KAPALUA, Hawaii (AP) — The silver trophy on the first tee at Kapalua at the start of the PGA Tour season looked like one that Tiger Woods might have kissed before. It was the trophy that goes to the winner of the Mercedes-Benz Championship.
The FedEx Cup, meanwhile, was nowhere to be found.
In the second year of this “new era in golf,” the hype over the FedEx Cup has become an afterthought. Players were peppered with the FedEx Cup question last year at Kapalua, and they were asked to deposit their golf ball into the trophy at the end of the first round. It seemed like half of FedEx’s headquarters in Memphis, Tenn., was in Hawaii.
This year, only three top FedEx officials are at Kapalua. No one is asking players if they’ll be at all four playoff events, or even what they think about a two-week break before the Tour Championship.
That doesn’t mean players aren’t consumed by a cup.
“This time, we’re talking about the Ryder Cup,” Justin Leonard said.
Don’t get the idea that Leonard or any other American is on the range or the putting green thinking about what has to improve for him to make the Ryder Cup team. Leonard, whose game began turning around last year when he won the Texas Open, hasn’t played in the Ryder Cup since his 45-foot putt on the 17th hole at Brookline culminated the Americans’ comeback against Europe. But he knows the drill. Play well, and the Ryder Cup will take care of itself.
Still, when the calendar turned to 2008, it was hard to find an American (or European on the PGA Tour) who didn’t realize this was a Ryder Cup year, or one who didn’t put making the team at the top of his wish list.
The Ryder Cup will be played Sept. 19-21 at Valhalla.
“That’s my main goal for this year,” Brandt Snedeker said. “Valhalla is three hours where I’m from in Nashville, so it would be a great place for me to hopefully make a Ryder Cup debut. Obviously, the most important thing on my radar is to play good golf and get into that.”
Strangely enough, there’s one similarity between the Ryder Cup and FedEx Cup — some players still don’t know how it works.
“I’m a little confused,” Steve Stricker said. “I thought I had a good year last year, and I’m like 10th in the standings.”

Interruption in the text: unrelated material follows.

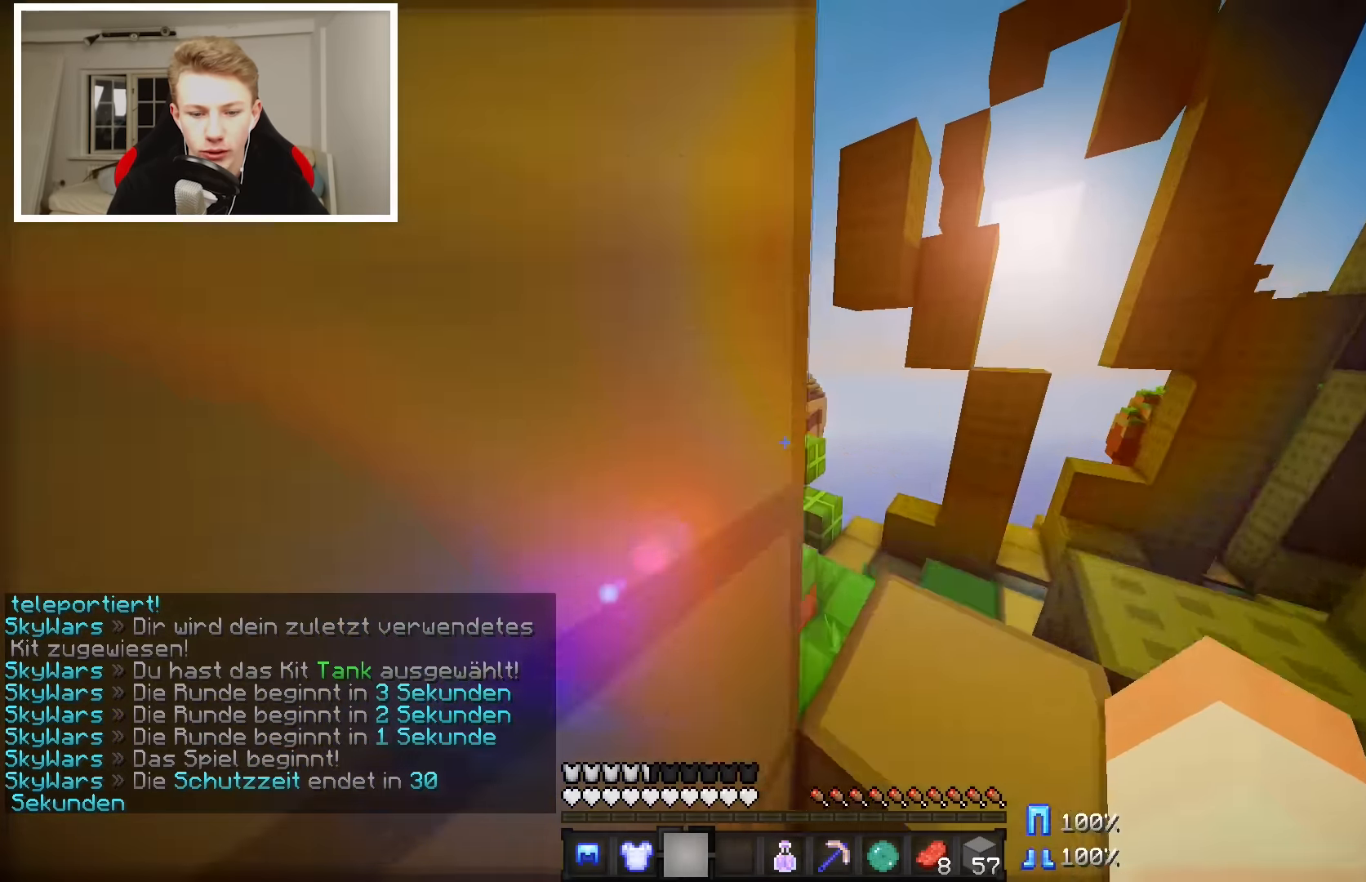
{"keys": ["a", "w"], "mouse": ["right"], "events": [[167, "d", "up"], [200, "a", "down"]]}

U.S. captain Paul Azinger orchestrated an overhaul of the points system when he was appointed in the fall of 2006. Azinger built the criteria around money instead of points, with a heavy emphasis on the current year of the Ryder Cup and the majors.
Scant points were offered for the end of 2006 because qualifying was already under way. In 2007, players earned one point for every dollar they made only in the majors. This year, they will get one point for every dollar earned in regular PGA Tour events, two points per dollar in the majors and a half point for every dollar in tournaments held opposite the majors and World Golf Championships.

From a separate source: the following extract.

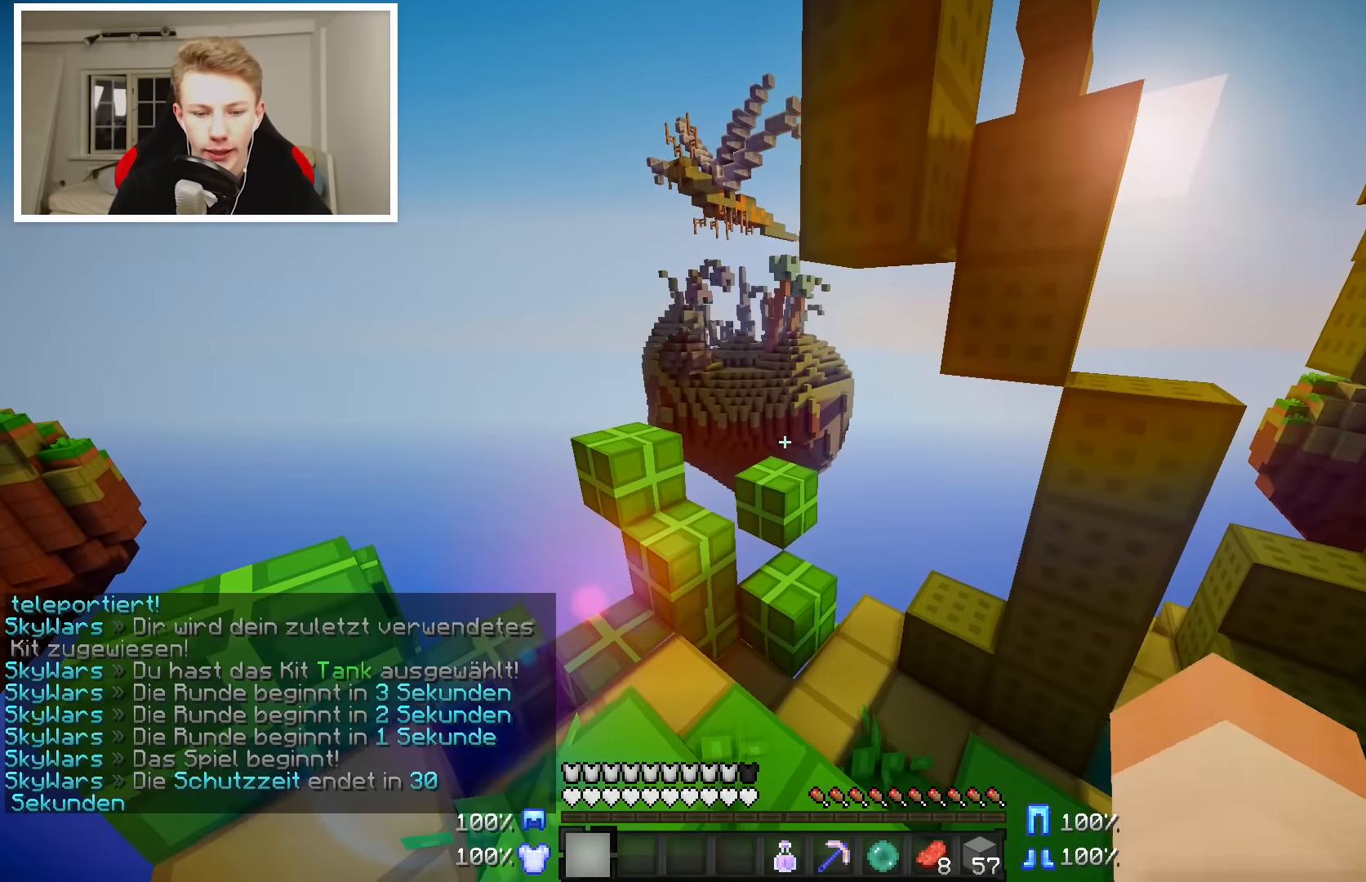
{"keys": ["w"], "mouse": [], "events": [[217, "mouse_right", "up"], [367, "a", "up"]]}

“I do like how it’s weighted more in the current year, and I’m happy to know that I’ve already won some points,” said Masters champion Zach Johnson, who is No. 3 in the standings starting the season.
If that wasn’t enough, Azinger will get four captain’s picks instead of two. That means only eight spots are earned.

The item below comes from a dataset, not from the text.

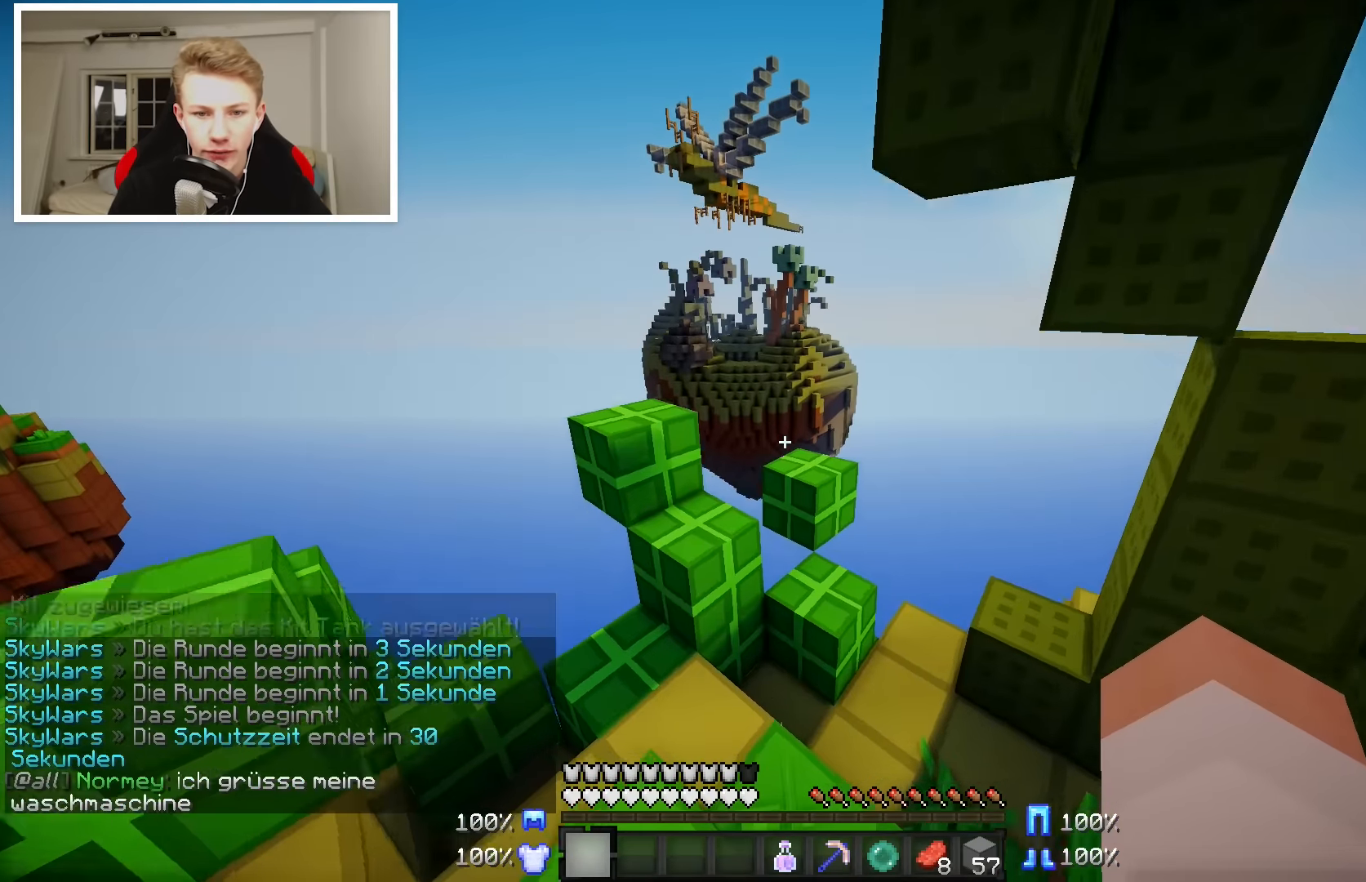
{"keys": [], "mouse": [], "events": [[67, "w", "up"]]}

Stricker was No. 2 in the FedEx Cup and No. 4 on the money list last year, but his only points came from his tie for 13th in the U.S. Open, tie for eighth in the British Open and tie for 23rd in the PGA Championship.
Asked which cup meant more to him this year, Stricker didn’t hesitate in saying the Ryder Cup.
“I’ve never played on one, and after my experience in the Presidents Cup, I had a lot of fun,” he said. “But just like the FedEx Cup, if you play well, that stuff will take care of itself.”
The top eight going into 2008 are Woods, Jim Furyk, Johnson, Woody Austin, Stewart Cink, Joe Durant, Hunter Mahan and Jerry Kelly. Expect that to change dramatically, even before the Masters.
Consider this: If an American wins at Kapalua, he will be no worse than No. 3 in the standings. Azinger liked the sound of that because he wants the hottest players at Valhalla.
“Anyone that has a tour card can make this team,” Azinger said. “I think that’s exciting and the way it should be.”
Scott Verplank is at No. 11 going into the year, and that’s worth noting because 11th seemed to be the story of his Ryder Cup bid the last two times. Verplank found himself just outside the top 10 while trying to win tournaments, and that meant no points.
“You start racking up top 13s and you get no points,” Mark Calcavecchia said. “It’s probably a better barometer of how the 10 best players of the year are — American players — based on where you are on the money list. I think that’s probably a good idea. That’s what Europe has always done, right?”
Boo Weekley, of course, has his homespun take on the system.
“Money don’t lie,” he said.
Azinger is to start his 2008 season as a player next week at the Sony Open in Honolulu. Europe’s captain is Nick Faldo, who seems to be everywhere on tour with his TV duties on CBS Sports and The Golf Channel.
The FedEx Cup will come into the picture at some point this year, but probably not until the PGA Championship ends Aug. 10 and players have a better idea where they will be seeded for the playoffs.
That also happens to be the last day to qualify for the Ryder Cup.